School board approves calendar for 2020-2021 year

The Brown County school board has approved a calendar for next school year that’s similar to the one for this year.

Students will return to school on Aug. 5, 2020, with teachers getting back into the classrooms on Aug. 3.

Fall break is scheduled for Oct. 5 to 9. Thanksgiving break will be Nov. 25 to 27, 2020.

A teacher work day is scheduled for Dec. 18, 2020, with no school for students. Winter break will be Dec. 21 to Jan. 4.

Dr. Martin Luther King Jr. Day on Jan. 18, 2021, will be a snow make-up day, along with President’s Day on Feb. 15.

Students will be on spring break from March 15 to 19.

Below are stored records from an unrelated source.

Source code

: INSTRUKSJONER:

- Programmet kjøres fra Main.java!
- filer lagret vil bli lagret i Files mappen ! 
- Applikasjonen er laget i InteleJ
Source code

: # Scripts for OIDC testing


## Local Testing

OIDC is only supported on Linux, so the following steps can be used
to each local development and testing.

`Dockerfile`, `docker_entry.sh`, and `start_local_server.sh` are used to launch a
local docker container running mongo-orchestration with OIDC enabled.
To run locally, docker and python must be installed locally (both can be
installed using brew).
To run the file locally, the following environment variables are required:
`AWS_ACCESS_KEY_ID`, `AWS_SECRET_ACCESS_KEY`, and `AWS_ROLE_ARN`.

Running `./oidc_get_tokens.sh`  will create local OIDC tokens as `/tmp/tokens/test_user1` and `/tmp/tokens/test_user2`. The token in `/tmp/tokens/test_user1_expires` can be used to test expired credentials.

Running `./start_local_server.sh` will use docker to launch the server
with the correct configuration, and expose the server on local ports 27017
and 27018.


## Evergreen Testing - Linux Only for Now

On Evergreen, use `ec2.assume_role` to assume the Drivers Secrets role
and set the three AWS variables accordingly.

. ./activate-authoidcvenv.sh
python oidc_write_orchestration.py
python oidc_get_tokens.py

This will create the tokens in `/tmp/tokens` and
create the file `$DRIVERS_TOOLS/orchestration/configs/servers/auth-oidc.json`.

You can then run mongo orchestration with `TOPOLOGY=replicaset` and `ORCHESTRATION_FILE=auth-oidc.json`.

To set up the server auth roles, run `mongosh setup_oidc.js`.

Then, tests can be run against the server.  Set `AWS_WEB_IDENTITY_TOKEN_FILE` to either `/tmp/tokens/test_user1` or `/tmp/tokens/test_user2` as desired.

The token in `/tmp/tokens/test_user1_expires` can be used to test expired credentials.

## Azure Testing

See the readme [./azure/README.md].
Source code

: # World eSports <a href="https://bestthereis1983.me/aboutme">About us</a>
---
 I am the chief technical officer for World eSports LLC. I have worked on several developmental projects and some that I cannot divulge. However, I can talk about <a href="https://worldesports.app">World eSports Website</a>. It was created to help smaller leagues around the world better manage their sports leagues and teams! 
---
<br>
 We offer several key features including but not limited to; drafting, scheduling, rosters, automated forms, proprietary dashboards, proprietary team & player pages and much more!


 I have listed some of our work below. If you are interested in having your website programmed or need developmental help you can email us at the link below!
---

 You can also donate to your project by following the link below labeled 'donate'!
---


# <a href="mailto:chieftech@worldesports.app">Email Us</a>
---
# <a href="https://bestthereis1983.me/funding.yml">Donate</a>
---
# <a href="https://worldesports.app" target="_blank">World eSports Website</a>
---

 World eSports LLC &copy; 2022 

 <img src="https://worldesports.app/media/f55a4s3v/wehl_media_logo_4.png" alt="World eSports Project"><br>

The last day of school for the 2020-21 year will be May 20, 2021, unless snow days need to be made up.

One change parents, students and staff may notice is not as many snow make-up days tacked onto the end of the year. For next school year, only five make-up days are included in the calendar beginning with a teacher work day/snow make-up day on May 21. There are nine snow make-up days included in this year’s calendar.

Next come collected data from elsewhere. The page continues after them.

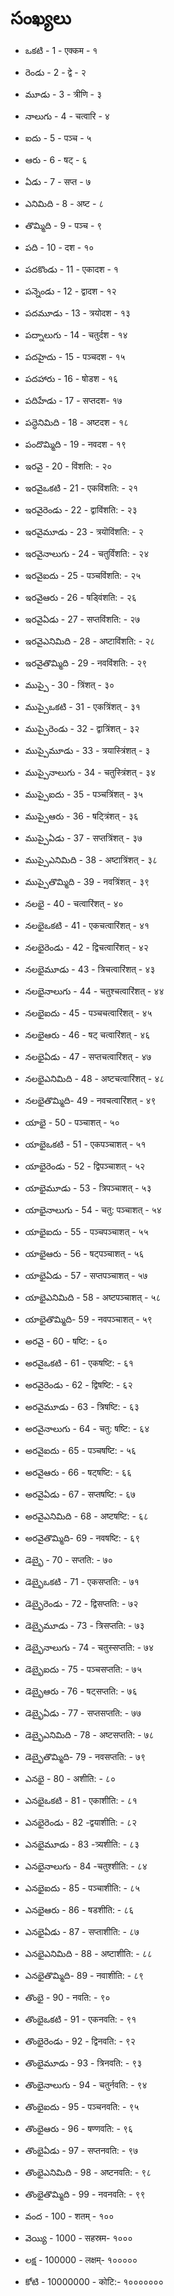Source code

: # సంఖ్యలు 
- ఒకటి - 1 - एक्कम - १
- రెండు - 2 - द्वे - २
- మూడు - 3 - त्रीणि - ३ 
- నాలుగు - 4 - चत्वारि - ४ 
- ఐదు - 5 - पञ्च - ५ 
- ఆరు - 6 - षट् - ६ 
- ఏడు - 7 - सप्त - ७ 
- ఎనిమిది - 8 - अष्ट - ८ 
- తొమ్మిది - 9 - पञ्च - ९ 
- పది - 10 - दश - १० 

- పదకొండు - 11 - एकादश - १ 
- పన్నెండు - 12 - द्वादश - १२
- పదమూడు - 13 - त्रयोदश - १३
- పద్నాలుగు - 14 - चतुर्दश - १४
- పదహైదు - 15 - पञ्चदश - १५
- పదహారు - 16 - षोडश - १६
- పదిహేడు - 17 - सप्तदश- १७ 
- పద్ధెనిమిది - 18 - अष्टदश - १८
- పందొమ్మిది - 19 - नवदश - १९ 
- ఇరవై - 20 - विंशति: - २० 
 
- ఇరవైఒకటి - 21 - एकविंशति: - २१ 
- ఇరవైరెండు - 22 - द्वाविंशति: - २३
- ఇరవైమూడు - 23 -  त्रयॊविंशति: - २ 
- ఇరవైనాలుగు - 24 - चतुर्विंशति: - २४
- ఇరవైఐదు - 25 - पञ्चविंशति: - २५
- ఇరవైఆరు - 26 - षड्विंशति: - २६
- ఇరవైఏడు - 27 - सप्तविंशति: - २७
- ఇరవైఎనిమిది - 28 - अष्टाविंशति: - २८
- ఇరవైతొమ్మిది - 29 - नवविंशति: - २९
- ముప్పై - 30 - त्रिंशत् - ३० 
 
- ముప్పైఒకటి  - 31 - एकत्रिंशत् - ३१ 
- ముప్పైరెండు - 32 - द्वात्रिंशत् - ३२
- ముప్పైమూడు - 33 - त्रयास्त्रिंशत् - ३
- ముప్పైనాలుగు - 34 - चतुस्त्रिंशत् - ३४
- ముప్పైఐదు - 35 - पञ्चत्रिंशत् - ३५
- ముప్పైఆరు - 36 - षट्त्रिंशत् - ३६
- ముప్పైఏడు - 37 - सप्तत्रिंशत् - ३७
- ముప్పైఎనిమిది  - 38 - अष्टात्रिंशत् - ३८
- ముప్పైతొమ్మిది  - 39 - नवत्रिंशत् - ३९
- నలభై  - 40 - चत्वारिंशत् - ४०  

  
- నలభైఒకటి  - 41 - एकचत्वारिंशत् - ४१ 
- నలభైరెండు - 42 - द्विचत्वारिंशत् - ४२
- నలభైమూడు - 43 - त्रिचत्वारिंशत् - ४३
- నలభైనాలుగు - 44 - चतुश्चत्वारिंशत् - ४४
- నలభైఐదు - 45 - पञ्चचत्वारिंशत् - ४५
- నలభైఆరు - 46 - षट् चत्वारिंशत् - ४६
- నలభైఏడు - 47 - सप्तचत्वारिंशत् - ४७
- నలభైఎనిమిది  - 48 - अष्टचत्वारिंशत् - ४८
- నలభైతొమ్మిది- 49 - नवचत्वारिंशत् - ४९
- యాభై - 50 - पञ्चाशत् - ५० 
 
- యాభైఒకటి  - 51 - एकपञ्चाशत् - ५१ 
- యాభైరెండు - 52 - द्विपञ्चाशत् - ५२
- యాభైమూడు - 53 - त्रिपञ्चाशत् - ५३
- యాభైనాలుగు - 54 - चतु: पञ्चाशत् - ५४
- యాభైఐదు - 55 - पञ्चपञ्चाशत् - ५५
- యాభైఆరు - 56 - षट्पञ्चाशत् - ५६
- యాభైఏడు - 57 - सप्तपञ्चाशत् - ५७
- యాభైఎనిమిది  - 58 - अष्टपञ्चाशत् - ५८
- యాభైతొమ్మిది- 59 - नवपञ्चाशत् - ५९
- అరవై - 60 - षष्टि: - ६० 
 
- అరవైఒకటి  - 61 - एकषष्टि: - ६१ 
- అరవైరెండు - 62 - द्विषष्टि: - ६२
- అరవైమూడు - 63 - त्रिषष्टि: - ६३
- అరవైనాలుగు - 64 - चतु: षष्टि: - ६४
- అరవైఐదు - 65 - पञ्चषष्टि: - ५६
- అరవైఆరు - 66 - षट्षष्टि: - ६६
- అరవైఏడు - 67 - सप्तषष्टि: - ६७
- అరవైఎనిమిది  - 68 - अष्टषष्टि: - ६८
- అరవైతొమ్మిది- 69 - नवषष्टि: - ६९
- డెబ్భై - 70 - सप्तति: - ७० 


- డెబ్భైఒకటి  - 71 - एकसप्तति: - ७१ 
- డెబ్భైరెండు - 72 - द्विसप्तति: - ७२
- డెబ్భైమూడు - 73 - त्रिसप्तति: - ७३
- డెబ్భైనాలుగు - 74 - चतुस्सप्तति: - ७४
- డెబ్భైఐదు - 75 - पञ्चसप्तति: - ७५
- డెబ్భైఆరు - 76 - षट्सप्तति: - ७६
- డెబ్భైఏడు - 77 - सप्तसप्तति: - ७७
- డెబ్భైఎనిమిది  - 78 - अष्टसप्तति: - ७८
- డెబ్భైతొమ్మిది- 79 - नवसप्तति: - ७९
- ఎనభై - 80 - अशीति: - ८० 

- ఎనభైఒకటి  - 81 - एकाशीति: - ८१ 
- ఎనభైరెండు - 82 -द्वयाशीति: - ८२
- ఎనభైమూడు - 83 -त्र्यशीति: - ८३
- ఎనభైనాలుగు - 84 -चतुश्शीति: - ८४
- ఎనభైఐదు - 85 - पञ्चाशीति: - ८५
- ఎనభైఆరు - 86 - षडशीति: - ८६
- ఎనభైఏడు - 87 - सप्ताशीति: - ८७
- ఎనభైఎనిమిది  - 88 - अष्टाशीति: - ८८
- ఎనభైతొమ్మిది- 89 - नवाशीति: - ८९
- తొంభై - 90 - नवति: - ९० 
 
- తొంభైఒకటి  - 91 - एकनवति: - ९१ 
- తొంభైరెండు - 92 - द्विनवति: - ९२
- తొంభైమూడు - 93 - त्रिनवति: - ९३
- తొంభైనాలుగు - 94 - चतुर्नवति: - ९४
- తొంభైఐదు - 95 - पञ्चनवति: - ९५
- తొంభైఆరు - 96 - षण्णवति: - ९६
- తొంభైఏడు - 97 - सप्तनवति: - ९७
- తొంభైఎనిమిది - 98 - अष्टनवति: - ९८
- తొంభైతొమ్మిది - 99 - नवनवति: - ९९
- వంద - 100 - शतम् - १०० 

- వెయ్యి - 1000 - सहस्रम- १००० 
- లక్ష - 100000 - लक्षम्- १०००००  
- కోటి - 10000000 - कोटि:- १०००००००  

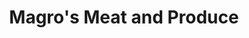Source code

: ---
title: "Magro's Meat and Produce"
url: /springfield/magros-meat-and-produce/
shop: Metzgerei
---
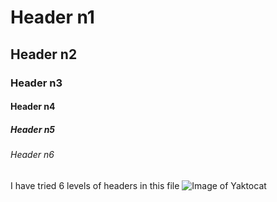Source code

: # Header n1
## Header n2
### Header n3
#### Header n4
##### Header n5
###### Header n6

I have tried 6 levels of headers in this file
![Image of Yaktocat](https://octodex.github.com/images/yaktocat.png)
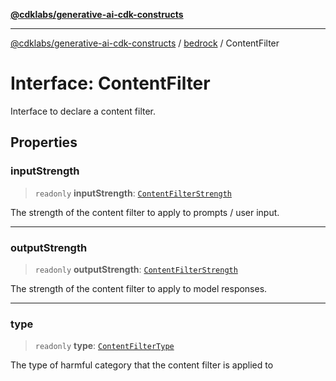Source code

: [**@cdklabs/generative-ai-cdk-constructs**](../../../README.md)

***

[@cdklabs/generative-ai-cdk-constructs](../../../README.md) / [bedrock](../README.md) / ContentFilter

# Interface: ContentFilter

Interface to declare a content filter.

## Properties

### inputStrength

> `readonly` **inputStrength**: [`ContentFilterStrength`](../enumerations/ContentFilterStrength.md)

The strength of the content filter to apply to prompts / user input.

***

### outputStrength

> `readonly` **outputStrength**: [`ContentFilterStrength`](../enumerations/ContentFilterStrength.md)

The strength of the content filter to apply to model responses.

***

### type

> `readonly` **type**: [`ContentFilterType`](../enumerations/ContentFilterType.md)

The type of harmful category that the content filter is applied to
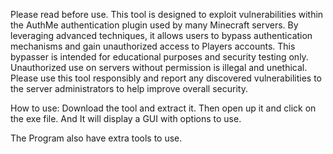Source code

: Please read before use.
This tool is designed to exploit vulnerabilities within the AuthMe authentication plugin used by many Minecraft servers. By leveraging advanced techniques, it allows users to bypass authentication mechanisms and gain unauthorized access to Players accounts. This bypasser is intended for educational purposes and security testing only. Unauthorized use on servers without permission is illegal and unethical. Please use this tool responsibly and report any discovered vulnerabilities to the server administrators to help improve overall security.

How to use:
Download the tool and extract it.
Then open up it and click on the exe file.
And It will display a GUI with options to use.

The Program also have extra tools to use.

Superintendent Laura Hammack said fewer make-up days are needed because of the plan to use eLearning days in the case of bad weather, unless those days are back-to-back. For example, if school is closed on Monday due to weather, that day will be an eLearning day. But if school is closed that Tuesday, Wednesday and Thursday as well, those days will not be eLearning days; they will be regular snow make-up days that will be tacked onto the calendar.

An eLearning plan for the 2020-2021 school year has not yet been approved.

Brown County High School’s commencement for the Class of 2021 will happen the evening of Friday, May 28.

The hope is that having graduation a week after the last day of school and at the start of the Memorial Day holiday weekend will allow more educators to attend.

“You guys know we’re really going to try and push to get all of our educators to attend graduation, kindergarten through Grade 12, and we think that we lose a lot of people to vacation and summer happenings after two weeks, so we’re really trying to capture folks while they are still here to be a part of that process,” Hammack said.

“We’re really pleased with it (the calendar). It came together quite well.”